ASSIGNED TASK: Retype the data from the line containing "The leading site" up to and including the line containing "Parc du Mont Hatley", leaving out the pictures.

DATA SECTION:
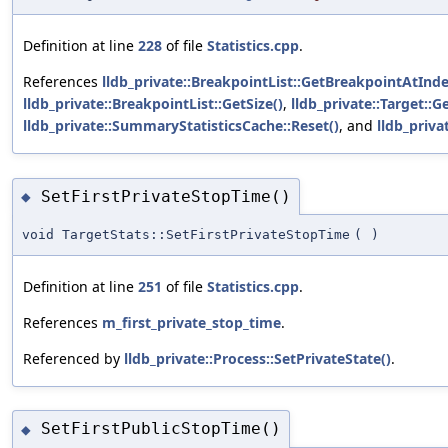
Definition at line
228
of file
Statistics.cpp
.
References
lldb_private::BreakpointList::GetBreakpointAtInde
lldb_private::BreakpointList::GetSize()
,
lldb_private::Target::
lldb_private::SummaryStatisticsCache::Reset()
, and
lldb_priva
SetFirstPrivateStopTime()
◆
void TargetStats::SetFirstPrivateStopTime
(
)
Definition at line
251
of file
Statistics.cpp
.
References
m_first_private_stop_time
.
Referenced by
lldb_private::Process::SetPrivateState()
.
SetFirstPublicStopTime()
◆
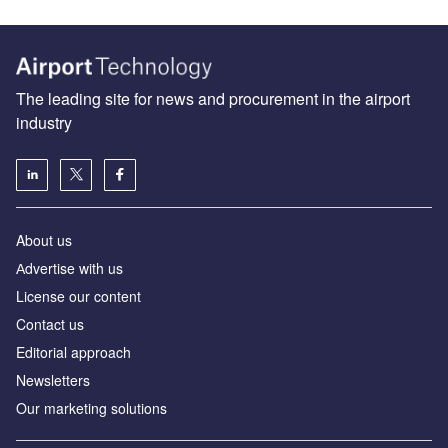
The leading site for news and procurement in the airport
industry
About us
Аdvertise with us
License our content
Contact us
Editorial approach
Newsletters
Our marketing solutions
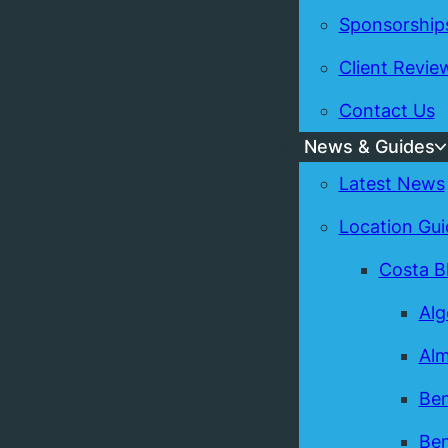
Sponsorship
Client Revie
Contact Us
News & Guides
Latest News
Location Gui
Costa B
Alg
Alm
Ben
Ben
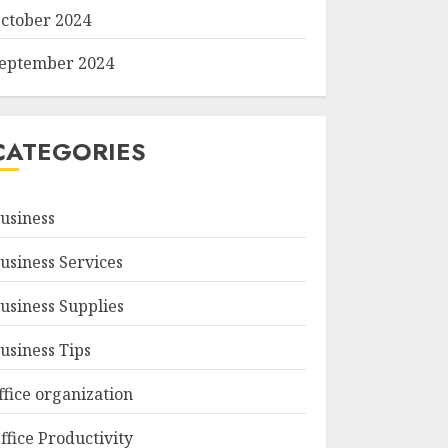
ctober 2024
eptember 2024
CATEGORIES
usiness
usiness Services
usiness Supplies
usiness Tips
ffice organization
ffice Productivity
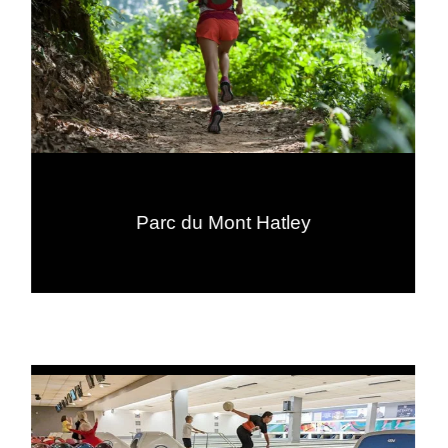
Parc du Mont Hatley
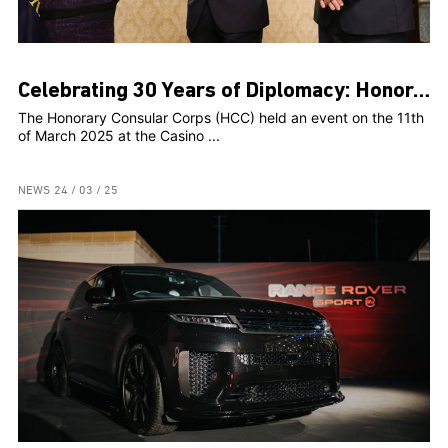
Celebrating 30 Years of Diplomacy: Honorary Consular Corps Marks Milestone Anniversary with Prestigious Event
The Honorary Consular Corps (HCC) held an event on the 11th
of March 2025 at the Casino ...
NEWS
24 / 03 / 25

==

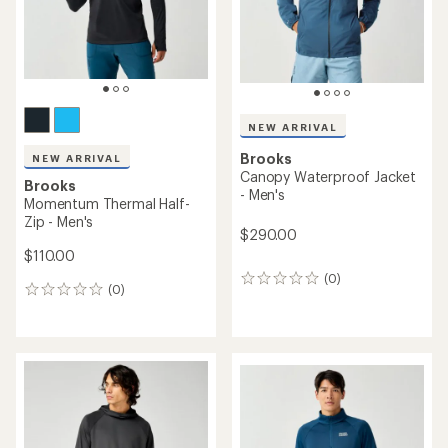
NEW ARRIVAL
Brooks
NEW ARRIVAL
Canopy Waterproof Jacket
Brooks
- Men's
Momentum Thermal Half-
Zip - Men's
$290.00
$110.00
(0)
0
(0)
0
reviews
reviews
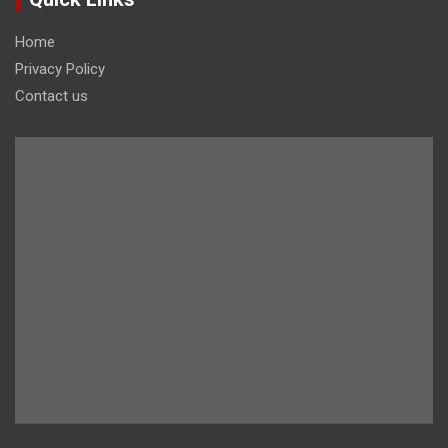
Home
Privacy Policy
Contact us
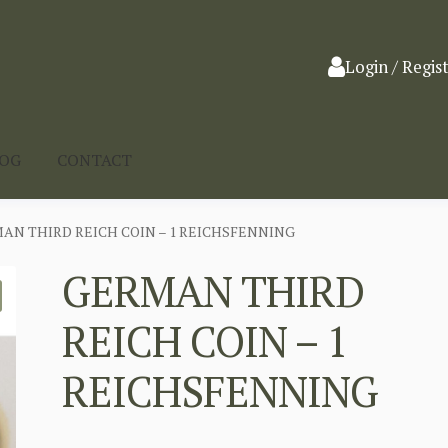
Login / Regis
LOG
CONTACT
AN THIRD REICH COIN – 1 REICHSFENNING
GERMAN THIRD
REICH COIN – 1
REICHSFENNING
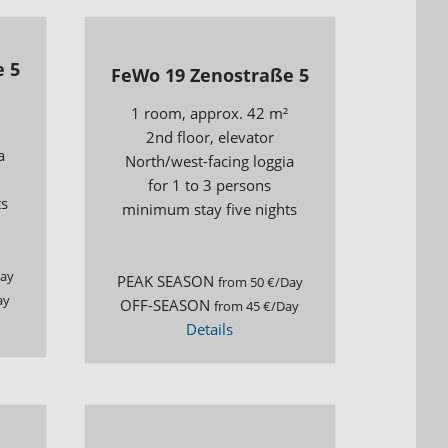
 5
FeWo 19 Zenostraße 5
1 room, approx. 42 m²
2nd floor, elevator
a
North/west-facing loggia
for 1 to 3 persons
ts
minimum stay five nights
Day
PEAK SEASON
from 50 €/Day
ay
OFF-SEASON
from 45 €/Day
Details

* * *

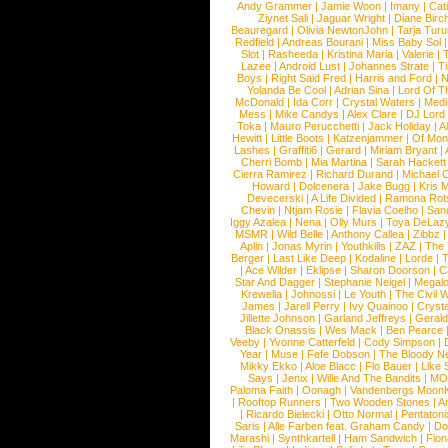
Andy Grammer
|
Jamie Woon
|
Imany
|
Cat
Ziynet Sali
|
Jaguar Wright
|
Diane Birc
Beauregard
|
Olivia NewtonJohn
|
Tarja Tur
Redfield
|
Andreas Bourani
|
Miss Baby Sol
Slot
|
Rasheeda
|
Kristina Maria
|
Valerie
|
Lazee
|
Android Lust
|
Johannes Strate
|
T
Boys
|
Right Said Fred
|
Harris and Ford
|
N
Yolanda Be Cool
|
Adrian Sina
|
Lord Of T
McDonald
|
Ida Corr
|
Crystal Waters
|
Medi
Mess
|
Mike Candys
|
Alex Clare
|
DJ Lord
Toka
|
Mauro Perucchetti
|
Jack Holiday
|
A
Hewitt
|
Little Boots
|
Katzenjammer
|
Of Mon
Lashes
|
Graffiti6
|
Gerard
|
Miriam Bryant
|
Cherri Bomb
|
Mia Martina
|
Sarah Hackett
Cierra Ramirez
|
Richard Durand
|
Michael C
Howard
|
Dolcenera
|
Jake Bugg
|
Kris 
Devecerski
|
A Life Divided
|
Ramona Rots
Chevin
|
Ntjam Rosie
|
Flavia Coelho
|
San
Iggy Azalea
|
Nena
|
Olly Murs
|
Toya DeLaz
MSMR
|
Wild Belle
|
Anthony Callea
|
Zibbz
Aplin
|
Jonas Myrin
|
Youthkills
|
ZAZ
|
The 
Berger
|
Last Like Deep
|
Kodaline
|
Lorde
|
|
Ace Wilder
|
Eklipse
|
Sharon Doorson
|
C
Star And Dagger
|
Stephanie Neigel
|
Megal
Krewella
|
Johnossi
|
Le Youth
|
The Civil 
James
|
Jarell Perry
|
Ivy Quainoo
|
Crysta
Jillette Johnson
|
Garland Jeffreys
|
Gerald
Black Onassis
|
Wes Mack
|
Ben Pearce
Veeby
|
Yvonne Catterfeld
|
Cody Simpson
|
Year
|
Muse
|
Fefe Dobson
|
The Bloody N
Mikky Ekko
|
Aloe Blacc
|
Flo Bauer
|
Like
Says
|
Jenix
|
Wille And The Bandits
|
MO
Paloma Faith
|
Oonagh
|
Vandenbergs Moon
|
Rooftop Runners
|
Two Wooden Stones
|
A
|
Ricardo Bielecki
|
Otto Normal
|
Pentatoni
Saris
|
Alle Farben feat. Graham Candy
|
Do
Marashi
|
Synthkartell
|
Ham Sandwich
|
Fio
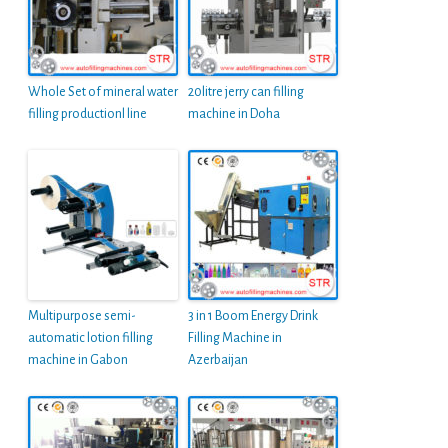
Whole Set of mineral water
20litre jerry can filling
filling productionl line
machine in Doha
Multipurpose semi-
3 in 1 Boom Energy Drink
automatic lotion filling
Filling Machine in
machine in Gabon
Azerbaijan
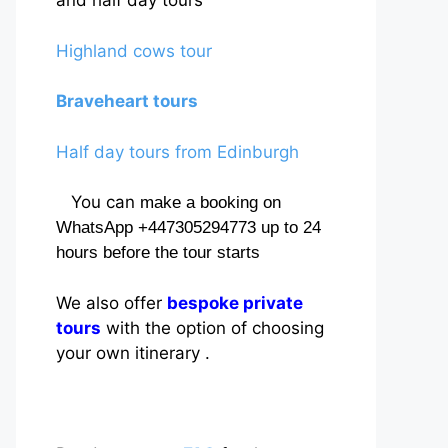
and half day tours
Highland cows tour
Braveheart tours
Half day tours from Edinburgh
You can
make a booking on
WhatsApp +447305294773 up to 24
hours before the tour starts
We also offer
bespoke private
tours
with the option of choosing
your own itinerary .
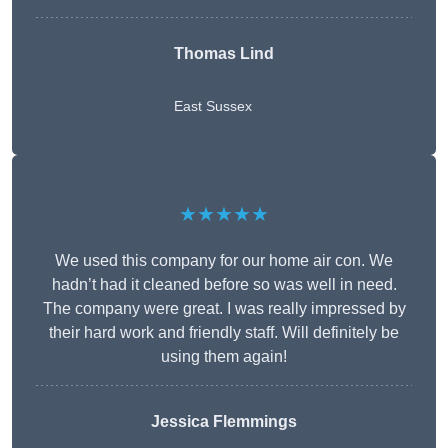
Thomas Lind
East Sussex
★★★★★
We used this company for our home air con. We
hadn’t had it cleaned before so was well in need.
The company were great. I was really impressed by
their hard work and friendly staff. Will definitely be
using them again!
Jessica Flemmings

TASK SOLUTION:
The leading site for news and procurement in the airport
industry
About us
Аdvertise with us
License our content
Contact us
Editorial approach
Newsletters
Our marketing solutions
Sponsorship
Client Revie
Contact Us
News & Guides
Latest News
Location Gui
Costa B
Alg
Alm
Ben
Ben
ctober 2024
eptember 2024
CATEGORIES
usiness
usiness Services
usiness Supplies
usiness Tips
ffice organization
ffice Productivity
Parc du Mont Hatley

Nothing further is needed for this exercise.